“Just the Tip” is a new series that will share a single, useful tip on a different topic each month (or thereabouts). Subjects will range from blogging and business to everyday life. I hope you find it helpful.
Late last year, right around the time I made a space-saving Christmas tree, I had a selection of my old projects printed and shipped to the studio.
That sounds a bit odd when I say it aloud, but I was feeling like I was slipping into a creative rut and wanted a way to assess the past year’s work more objectively. My plan was to have physical prints I could pick up, study closely, and lay out in a row—so I could clearly see what I’d already explored, what needed improvement, and which directions deserved more attention.
Once the prints arrived, though, they just sat in a pile on my desk—for months. It’s February as I write this, and I finally opened them.

I think I’d been avoiding the pile because I was nervous about what I’d see. I worried I’d be overly critical and only notice flaws, or worse, realize my work lacked cohesion and that I hadn’t grown since college.
Some context on the cohesion concern: a college professor I admired once told me my paintings looked “schizophrenic.” What she meant—though I didn’t hear it that way then—was that the ten or so paintings I’d placed on uneven easels for critique appeared to be painted by different people. She wanted me to pursue a stronger, more unified theme across pieces. At the time I heard only the harshness and felt crushed, but later I recognized the value in her point: cohesion matters. That lesson has stuck with me ever since.
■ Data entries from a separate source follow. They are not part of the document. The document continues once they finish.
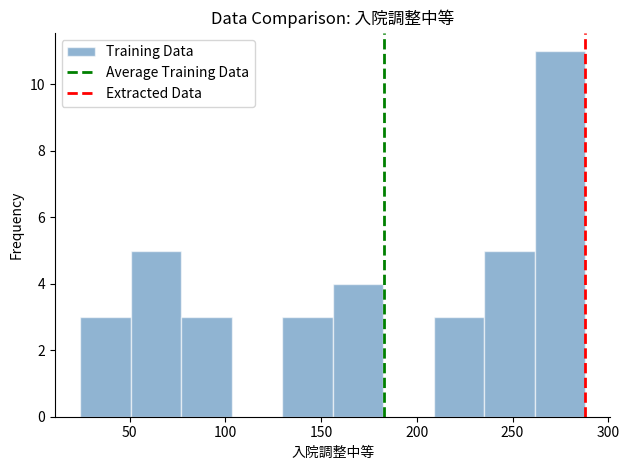

Over which range of the x-axis is the bar tallest?

260 to 290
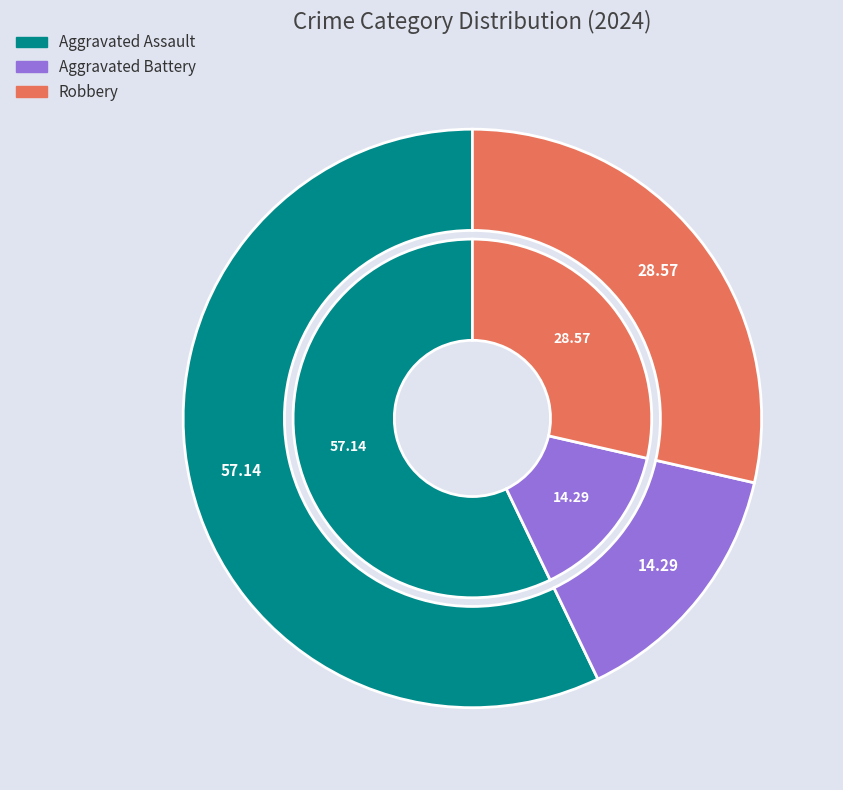

Count the number of slices in the pie.

3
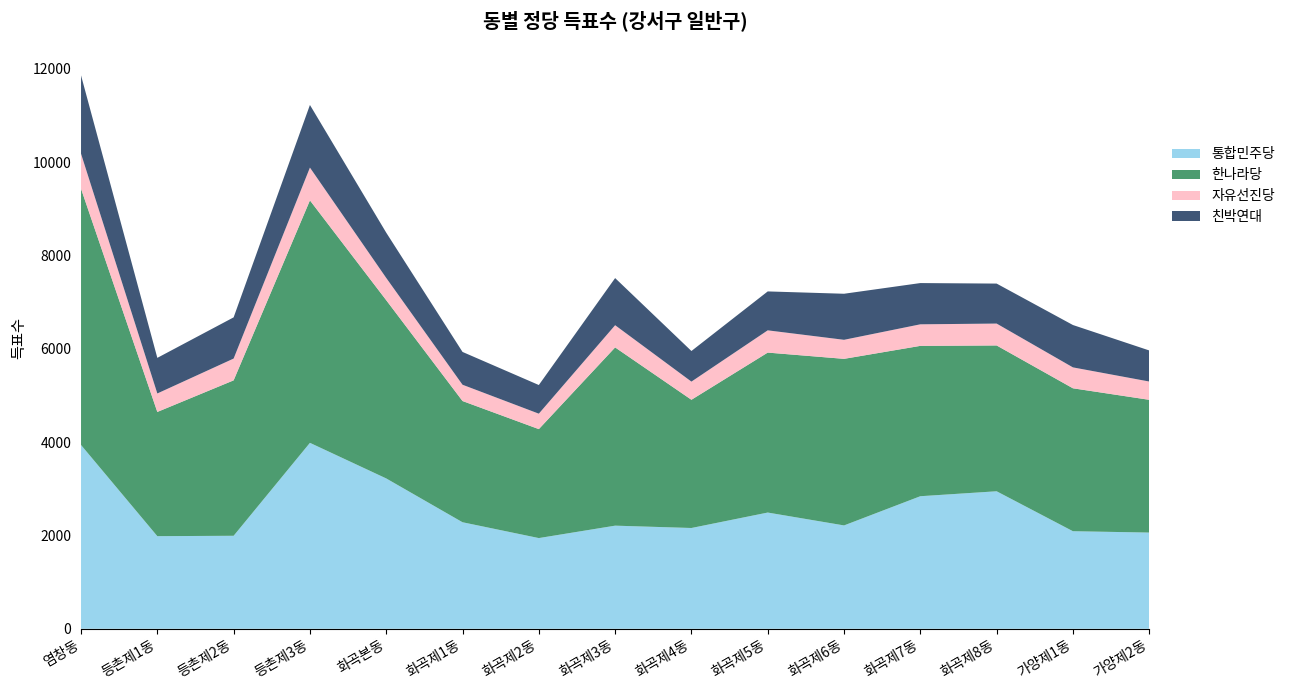

Reading right to left, transcribe all the data shown in this chart.

통합민주당: 2062	2091	2947	2841	2215	2491	2160	2210	1944	2283	3222	3985	1993	1985	3939
한나라당: 2845	3063	3125	3222	3570	3428	2748	3820	2335	2598	3820	5196	3331	2662	5492
자유선진당: 392	448	469	462	408	477	389	476	331	349	477	703	467	396	750
친박연대: 666	908	857	884	987	834	656	1010	614	703	970	1342	883	763	1679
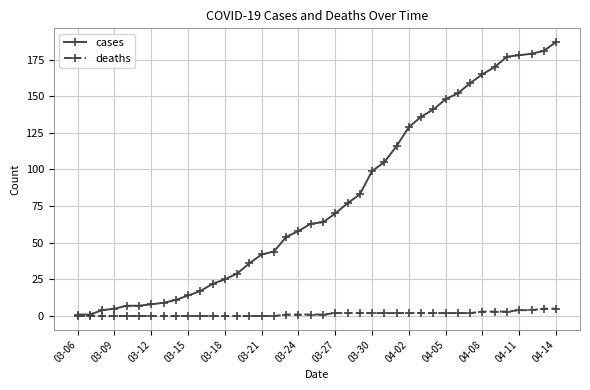

Which series has the largest range (max minus min)?

cases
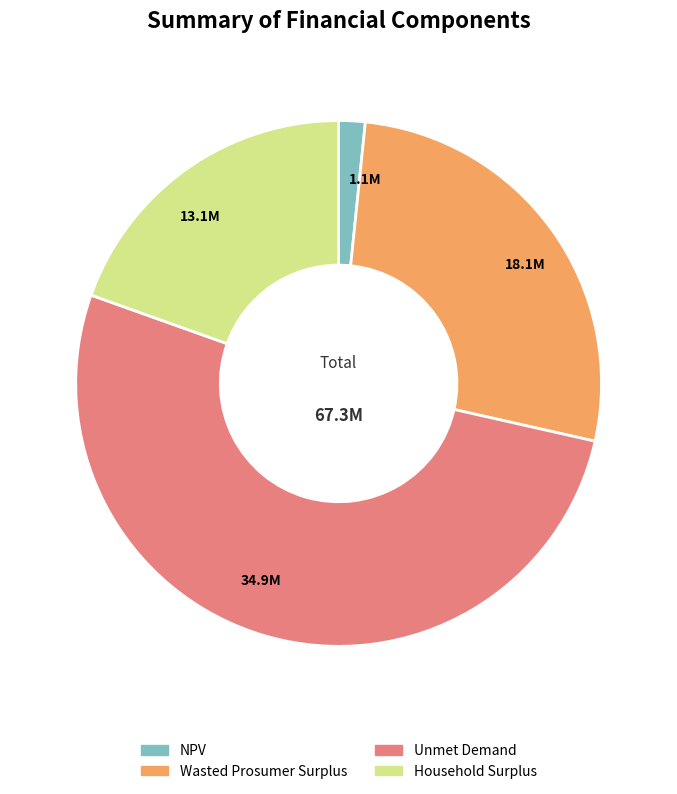

Which slice is the largest?

Unmet Demand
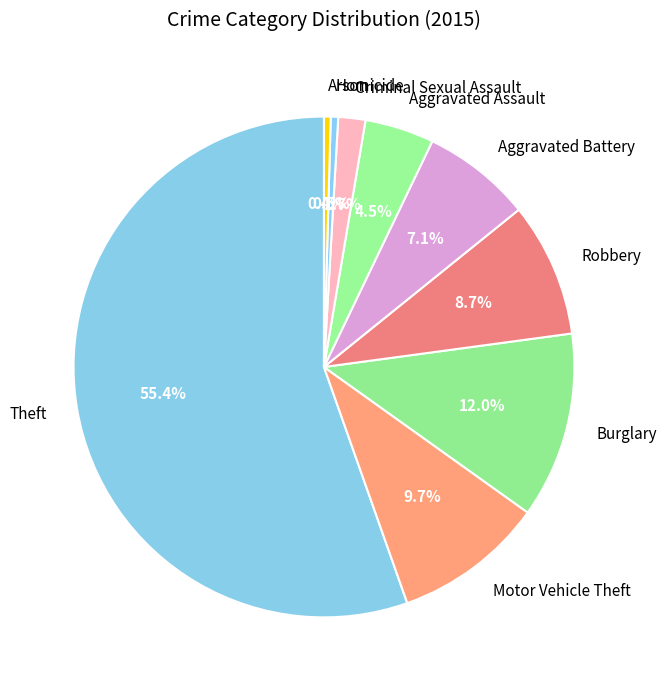

What is the largest slice in the pie chart?

Theft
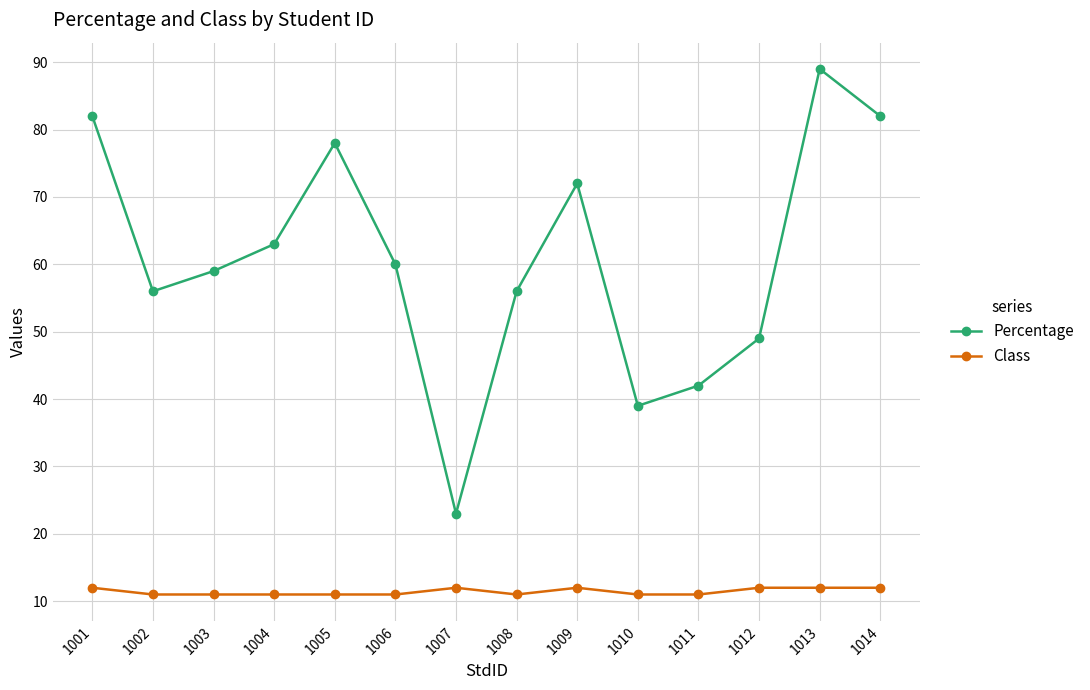

The Class series shows 7 at 1005. True or false?

False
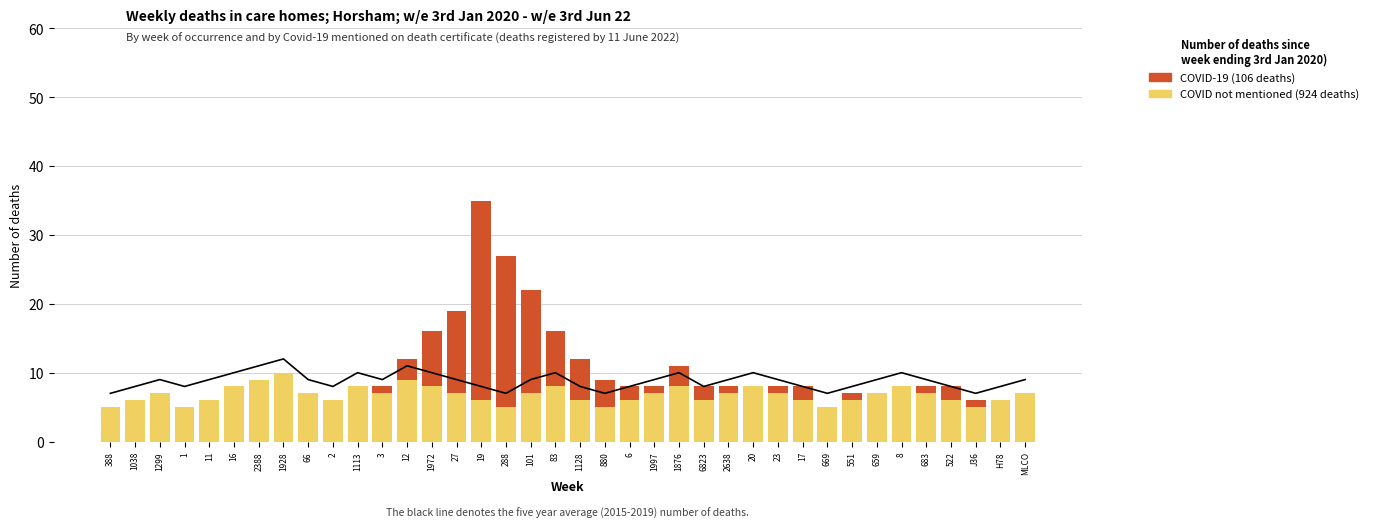

How many values in the COVID-19 (106 deaths) series are below 1?

17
Anyway, I finally sorted through the pile, laid everything out, and evaluated what I produced in 2016. There were clear hits, obvious misses, a few misses that felt like hits, and a lot of in-betweens.
I don’t like the in-betweens, so I tackled those first. Then I celebrated the hits, and faced the misses (which stung). Then there were the curious cases—the projects that hadn’t performed well according to metrics but still felt personally satisfying. Those felt like wins even when the numbers didn’t back them up.
Reviewing my work with a more objective eye felt surprisingly liberating. It lifted a weight and gave me clarity about what to carry forward and what to leave behind. It didn’t erase mistakes, but it turned them into useful information and allowed me to move forward with a fresh start.

So I’m a fan of objective self-evaluation. I wondered whether other people regularly take time to examine their past work—honestly, intentionally, and well after a project has been completed. During the process of creating we constantly ask ourselves if we like something, whether others will, and whether it serves a purpose. But what about revisiting finished work months or years later to pull yourself out of a rut? For me it worked better than I expected. If you’re stuck or feeling uninspired, laying your past projects out and assessing them objectively might be worth a try.